I actually thought about this topic on Monday’s podcast when Danika used the term “carted” for Monster Hunter. It’s those little changes in langauge that really show how immersive not only the game can be but the community surrounding it.
I had gotten really into FFXIV a while back and you better believe that many of my conversations about that game would’ve been gibberish if you didn’t play it. Using short-hand terms for dungeons, bosses, skills, combos helped for tactical speech during the fight but it also felt like a new language, which adds a little bit of fun to the community surrounding the game.
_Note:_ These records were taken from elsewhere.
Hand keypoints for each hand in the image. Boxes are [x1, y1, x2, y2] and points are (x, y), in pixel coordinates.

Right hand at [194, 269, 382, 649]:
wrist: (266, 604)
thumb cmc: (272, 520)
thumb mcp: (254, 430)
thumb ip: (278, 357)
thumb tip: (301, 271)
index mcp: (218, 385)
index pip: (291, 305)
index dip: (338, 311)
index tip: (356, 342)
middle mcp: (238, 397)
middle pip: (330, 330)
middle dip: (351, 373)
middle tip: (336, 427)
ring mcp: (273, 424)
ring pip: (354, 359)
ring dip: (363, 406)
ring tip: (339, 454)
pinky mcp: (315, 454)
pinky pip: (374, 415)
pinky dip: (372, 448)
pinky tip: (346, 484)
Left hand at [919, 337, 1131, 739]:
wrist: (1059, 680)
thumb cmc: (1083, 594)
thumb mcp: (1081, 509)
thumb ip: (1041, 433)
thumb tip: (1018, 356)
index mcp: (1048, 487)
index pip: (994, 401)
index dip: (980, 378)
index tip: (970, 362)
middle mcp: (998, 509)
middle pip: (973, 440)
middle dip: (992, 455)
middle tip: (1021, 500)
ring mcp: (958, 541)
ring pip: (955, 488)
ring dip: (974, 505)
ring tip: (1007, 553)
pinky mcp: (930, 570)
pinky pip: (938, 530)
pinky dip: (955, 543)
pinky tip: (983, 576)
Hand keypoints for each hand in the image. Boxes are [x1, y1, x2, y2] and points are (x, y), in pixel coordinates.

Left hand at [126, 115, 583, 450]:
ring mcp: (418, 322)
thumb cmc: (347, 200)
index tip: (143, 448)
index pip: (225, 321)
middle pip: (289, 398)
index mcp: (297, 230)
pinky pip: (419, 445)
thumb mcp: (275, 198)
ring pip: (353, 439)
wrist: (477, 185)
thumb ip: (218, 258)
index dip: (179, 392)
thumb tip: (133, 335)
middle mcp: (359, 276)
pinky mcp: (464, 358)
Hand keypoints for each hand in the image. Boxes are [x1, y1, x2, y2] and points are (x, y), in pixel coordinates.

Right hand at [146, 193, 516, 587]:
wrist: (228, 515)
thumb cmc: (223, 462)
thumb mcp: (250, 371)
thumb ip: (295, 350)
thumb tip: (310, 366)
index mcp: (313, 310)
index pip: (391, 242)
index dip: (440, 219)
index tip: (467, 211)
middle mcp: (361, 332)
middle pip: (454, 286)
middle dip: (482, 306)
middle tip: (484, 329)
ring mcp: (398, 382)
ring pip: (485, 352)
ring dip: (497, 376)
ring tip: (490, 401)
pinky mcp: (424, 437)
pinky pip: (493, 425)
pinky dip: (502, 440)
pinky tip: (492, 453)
I haven’t really gotten into Into The Breach’s community, or language, yet despite loving that game. I think I’m approaching the game the same way I approach chess, which is an apt comparison considering how chess-like Into the Breach can be. I’m enjoying it, but I don’t really want to dive into it. I’ll beat it, probably 100% it, but I don’t care about reading up strategies or watching livestreams. It’s just a fun game.
Edit: Now that I’m watching the Battlegrounds stream, the language from squads in Battlegrounds is wild. Since no houses are named, and some locations aren’t, you need to create and learn an entire new language. Things like café are easy, but then my squad also uses the terms asfak (started as ass factory and then shortened), cupcake stand, Triangle face, Ravenholm and quite a few others. Even guns and attachments have slowly gained new names like naming the pistol suppressor after someone in our group who constantly called them out, or calling the SCARL a Scarly Rae Jepson. It’s great when you get new people joining and you have no idea what you’re actually supposed to call things anymore.